INFORMATION GIVEN below:
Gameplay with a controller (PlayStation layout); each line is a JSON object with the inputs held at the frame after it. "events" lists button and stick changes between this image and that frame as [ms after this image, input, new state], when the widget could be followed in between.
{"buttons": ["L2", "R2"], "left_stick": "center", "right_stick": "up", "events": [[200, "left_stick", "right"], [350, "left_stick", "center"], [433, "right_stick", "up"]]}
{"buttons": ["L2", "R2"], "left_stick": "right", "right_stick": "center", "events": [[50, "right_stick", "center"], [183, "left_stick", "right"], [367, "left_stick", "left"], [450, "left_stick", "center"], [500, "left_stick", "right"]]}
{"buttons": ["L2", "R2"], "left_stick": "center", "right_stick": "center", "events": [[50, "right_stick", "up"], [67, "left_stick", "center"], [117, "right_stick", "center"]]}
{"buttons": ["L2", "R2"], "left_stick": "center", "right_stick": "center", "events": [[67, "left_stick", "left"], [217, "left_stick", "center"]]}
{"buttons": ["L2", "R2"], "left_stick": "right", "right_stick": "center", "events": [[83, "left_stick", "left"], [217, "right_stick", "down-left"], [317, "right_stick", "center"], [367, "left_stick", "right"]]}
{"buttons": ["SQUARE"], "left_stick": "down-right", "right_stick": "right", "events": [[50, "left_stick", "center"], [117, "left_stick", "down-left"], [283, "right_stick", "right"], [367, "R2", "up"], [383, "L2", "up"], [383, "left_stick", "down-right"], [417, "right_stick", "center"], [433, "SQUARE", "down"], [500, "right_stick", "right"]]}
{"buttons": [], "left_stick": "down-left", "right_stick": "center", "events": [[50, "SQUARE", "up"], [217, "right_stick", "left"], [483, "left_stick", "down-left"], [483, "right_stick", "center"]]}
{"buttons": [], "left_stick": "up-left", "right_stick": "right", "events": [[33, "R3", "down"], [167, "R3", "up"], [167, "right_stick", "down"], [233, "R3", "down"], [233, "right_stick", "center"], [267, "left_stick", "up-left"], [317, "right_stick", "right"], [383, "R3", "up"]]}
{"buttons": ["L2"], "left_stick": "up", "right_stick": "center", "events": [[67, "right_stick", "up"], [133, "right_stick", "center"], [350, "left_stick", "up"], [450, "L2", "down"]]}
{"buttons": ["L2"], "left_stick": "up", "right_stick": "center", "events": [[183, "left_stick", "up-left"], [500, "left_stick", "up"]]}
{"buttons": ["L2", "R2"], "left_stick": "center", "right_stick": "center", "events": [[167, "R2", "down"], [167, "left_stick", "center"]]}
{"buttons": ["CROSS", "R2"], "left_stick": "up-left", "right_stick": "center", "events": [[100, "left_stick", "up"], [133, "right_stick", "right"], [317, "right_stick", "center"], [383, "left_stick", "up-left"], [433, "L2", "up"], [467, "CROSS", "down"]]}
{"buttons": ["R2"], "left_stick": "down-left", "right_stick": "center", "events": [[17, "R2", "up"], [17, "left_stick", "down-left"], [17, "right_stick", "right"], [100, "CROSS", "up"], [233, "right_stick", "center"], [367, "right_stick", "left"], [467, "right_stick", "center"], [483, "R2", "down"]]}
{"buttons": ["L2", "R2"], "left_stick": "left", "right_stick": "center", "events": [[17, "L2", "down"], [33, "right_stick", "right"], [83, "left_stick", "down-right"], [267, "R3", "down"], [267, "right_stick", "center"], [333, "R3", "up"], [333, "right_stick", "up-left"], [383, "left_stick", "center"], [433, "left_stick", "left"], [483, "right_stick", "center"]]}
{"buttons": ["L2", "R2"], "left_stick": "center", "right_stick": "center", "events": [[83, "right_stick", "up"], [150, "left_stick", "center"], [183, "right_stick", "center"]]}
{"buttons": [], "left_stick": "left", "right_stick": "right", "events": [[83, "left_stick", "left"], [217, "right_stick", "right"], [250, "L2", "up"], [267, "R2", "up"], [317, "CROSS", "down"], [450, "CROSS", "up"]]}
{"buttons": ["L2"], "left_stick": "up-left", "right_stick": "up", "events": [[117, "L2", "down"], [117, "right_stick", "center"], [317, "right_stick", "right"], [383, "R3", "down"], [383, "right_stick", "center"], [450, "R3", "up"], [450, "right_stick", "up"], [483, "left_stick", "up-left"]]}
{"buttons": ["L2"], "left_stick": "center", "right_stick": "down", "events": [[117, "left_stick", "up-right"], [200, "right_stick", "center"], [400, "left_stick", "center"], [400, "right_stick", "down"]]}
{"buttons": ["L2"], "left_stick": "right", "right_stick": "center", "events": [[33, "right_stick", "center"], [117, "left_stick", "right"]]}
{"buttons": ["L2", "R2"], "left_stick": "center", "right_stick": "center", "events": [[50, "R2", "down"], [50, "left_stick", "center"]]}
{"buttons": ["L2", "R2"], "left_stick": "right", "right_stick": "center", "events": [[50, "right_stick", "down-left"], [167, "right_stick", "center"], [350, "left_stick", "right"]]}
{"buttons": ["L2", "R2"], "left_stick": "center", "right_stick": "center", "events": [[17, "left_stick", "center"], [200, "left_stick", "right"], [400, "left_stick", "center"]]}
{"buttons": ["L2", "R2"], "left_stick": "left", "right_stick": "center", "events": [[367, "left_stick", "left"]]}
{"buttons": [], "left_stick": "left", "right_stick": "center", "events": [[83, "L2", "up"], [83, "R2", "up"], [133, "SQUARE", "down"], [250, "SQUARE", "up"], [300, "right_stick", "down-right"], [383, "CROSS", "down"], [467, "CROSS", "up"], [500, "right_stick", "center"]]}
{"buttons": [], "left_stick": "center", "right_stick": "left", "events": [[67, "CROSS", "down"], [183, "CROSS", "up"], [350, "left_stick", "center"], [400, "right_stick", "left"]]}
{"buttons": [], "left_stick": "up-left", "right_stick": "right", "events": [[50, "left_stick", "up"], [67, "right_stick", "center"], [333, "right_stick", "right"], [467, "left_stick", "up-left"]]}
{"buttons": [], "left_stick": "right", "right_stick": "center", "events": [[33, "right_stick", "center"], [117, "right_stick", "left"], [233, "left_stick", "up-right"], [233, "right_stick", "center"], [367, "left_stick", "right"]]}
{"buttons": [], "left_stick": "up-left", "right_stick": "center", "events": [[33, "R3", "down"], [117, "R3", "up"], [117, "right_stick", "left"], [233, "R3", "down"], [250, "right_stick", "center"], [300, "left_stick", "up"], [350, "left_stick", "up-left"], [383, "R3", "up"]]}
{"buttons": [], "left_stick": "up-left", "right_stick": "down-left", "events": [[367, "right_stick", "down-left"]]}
End of INFORMATION GIVEN.
## [INSTRUCTIONS TO FOLLOW]
Transcribe the material in full, exactly as it is given.

## [YOUR RESPONSE]
Gameplay with a controller (PlayStation layout); each line is a JSON object with the inputs held at the frame after it. "events" lists button and stick changes between this image and that frame as [ms after this image, input, new state], when the widget could be followed in between.
{"buttons": ["L2", "R2"], "left_stick": "center", "right_stick": "up", "events": [[200, "left_stick", "right"], [350, "left_stick", "center"], [433, "right_stick", "up"]]}
{"buttons": ["L2", "R2"], "left_stick": "right", "right_stick": "center", "events": [[50, "right_stick", "center"], [183, "left_stick", "right"], [367, "left_stick", "left"], [450, "left_stick", "center"], [500, "left_stick", "right"]]}
{"buttons": ["L2", "R2"], "left_stick": "center", "right_stick": "center", "events": [[50, "right_stick", "up"], [67, "left_stick", "center"], [117, "right_stick", "center"]]}
{"buttons": ["L2", "R2"], "left_stick": "center", "right_stick": "center", "events": [[67, "left_stick", "left"], [217, "left_stick", "center"]]}
{"buttons": ["L2", "R2"], "left_stick": "right", "right_stick": "center", "events": [[83, "left_stick", "left"], [217, "right_stick", "down-left"], [317, "right_stick", "center"], [367, "left_stick", "right"]]}
{"buttons": ["SQUARE"], "left_stick": "down-right", "right_stick": "right", "events": [[50, "left_stick", "center"], [117, "left_stick", "down-left"], [283, "right_stick", "right"], [367, "R2", "up"], [383, "L2", "up"], [383, "left_stick", "down-right"], [417, "right_stick", "center"], [433, "SQUARE", "down"], [500, "right_stick", "right"]]}
{"buttons": [], "left_stick": "down-left", "right_stick": "center", "events": [[50, "SQUARE", "up"], [217, "right_stick", "left"], [483, "left_stick", "down-left"], [483, "right_stick", "center"]]}
{"buttons": [], "left_stick": "up-left", "right_stick": "right", "events": [[33, "R3", "down"], [167, "R3", "up"], [167, "right_stick", "down"], [233, "R3", "down"], [233, "right_stick", "center"], [267, "left_stick", "up-left"], [317, "right_stick", "right"], [383, "R3", "up"]]}
{"buttons": ["L2"], "left_stick": "up", "right_stick": "center", "events": [[67, "right_stick", "up"], [133, "right_stick", "center"], [350, "left_stick", "up"], [450, "L2", "down"]]}
{"buttons": ["L2"], "left_stick": "up", "right_stick": "center", "events": [[183, "left_stick", "up-left"], [500, "left_stick", "up"]]}
{"buttons": ["L2", "R2"], "left_stick": "center", "right_stick": "center", "events": [[167, "R2", "down"], [167, "left_stick", "center"]]}
{"buttons": ["CROSS", "R2"], "left_stick": "up-left", "right_stick": "center", "events": [[100, "left_stick", "up"], [133, "right_stick", "right"], [317, "right_stick", "center"], [383, "left_stick", "up-left"], [433, "L2", "up"], [467, "CROSS", "down"]]}
{"buttons": ["R2"], "left_stick": "down-left", "right_stick": "center", "events": [[17, "R2", "up"], [17, "left_stick", "down-left"], [17, "right_stick", "right"], [100, "CROSS", "up"], [233, "right_stick", "center"], [367, "right_stick", "left"], [467, "right_stick", "center"], [483, "R2", "down"]]}
{"buttons": ["L2", "R2"], "left_stick": "left", "right_stick": "center", "events": [[17, "L2", "down"], [33, "right_stick", "right"], [83, "left_stick", "down-right"], [267, "R3", "down"], [267, "right_stick", "center"], [333, "R3", "up"], [333, "right_stick", "up-left"], [383, "left_stick", "center"], [433, "left_stick", "left"], [483, "right_stick", "center"]]}
{"buttons": ["L2", "R2"], "left_stick": "center", "right_stick": "center", "events": [[83, "right_stick", "up"], [150, "left_stick", "center"], [183, "right_stick", "center"]]}
{"buttons": [], "left_stick": "left", "right_stick": "right", "events": [[83, "left_stick", "left"], [217, "right_stick", "right"], [250, "L2", "up"], [267, "R2", "up"], [317, "CROSS", "down"], [450, "CROSS", "up"]]}
{"buttons": ["L2"], "left_stick": "up-left", "right_stick": "up", "events": [[117, "L2", "down"], [117, "right_stick", "center"], [317, "right_stick", "right"], [383, "R3", "down"], [383, "right_stick", "center"], [450, "R3", "up"], [450, "right_stick", "up"], [483, "left_stick", "up-left"]]}
{"buttons": ["L2"], "left_stick": "center", "right_stick": "down", "events": [[117, "left_stick", "up-right"], [200, "right_stick", "center"], [400, "left_stick", "center"], [400, "right_stick", "down"]]}
{"buttons": ["L2"], "left_stick": "right", "right_stick": "center", "events": [[33, "right_stick", "center"], [117, "left_stick", "right"]]}
{"buttons": ["L2", "R2"], "left_stick": "center", "right_stick": "center", "events": [[50, "R2", "down"], [50, "left_stick", "center"]]}
{"buttons": ["L2", "R2"], "left_stick": "right", "right_stick": "center", "events": [[50, "right_stick", "down-left"], [167, "right_stick", "center"], [350, "left_stick", "right"]]}
{"buttons": ["L2", "R2"], "left_stick": "center", "right_stick": "center", "events": [[17, "left_stick", "center"], [200, "left_stick", "right"], [400, "left_stick", "center"]]}
{"buttons": ["L2", "R2"], "left_stick": "left", "right_stick": "center", "events": [[367, "left_stick", "left"]]}
{"buttons": [], "left_stick": "left", "right_stick": "center", "events": [[83, "L2", "up"], [83, "R2", "up"], [133, "SQUARE", "down"], [250, "SQUARE", "up"], [300, "right_stick", "down-right"], [383, "CROSS", "down"], [467, "CROSS", "up"], [500, "right_stick", "center"]]}
{"buttons": [], "left_stick": "center", "right_stick": "left", "events": [[67, "CROSS", "down"], [183, "CROSS", "up"], [350, "left_stick", "center"], [400, "right_stick", "left"]]}
{"buttons": [], "left_stick": "up-left", "right_stick": "right", "events": [[50, "left_stick", "up"], [67, "right_stick", "center"], [333, "right_stick", "right"], [467, "left_stick", "up-left"]]}
{"buttons": [], "left_stick": "right", "right_stick": "center", "events": [[33, "right_stick", "center"], [117, "right_stick", "left"], [233, "left_stick", "up-right"], [233, "right_stick", "center"], [367, "left_stick", "right"]]}
{"buttons": [], "left_stick": "up-left", "right_stick": "center", "events": [[33, "R3", "down"], [117, "R3", "up"], [117, "right_stick", "left"], [233, "R3", "down"], [250, "right_stick", "center"], [300, "left_stick", "up"], [350, "left_stick", "up-left"], [383, "R3", "up"]]}
{"buttons": [], "left_stick": "up-left", "right_stick": "down-left", "events": [[367, "right_stick", "down-left"]]}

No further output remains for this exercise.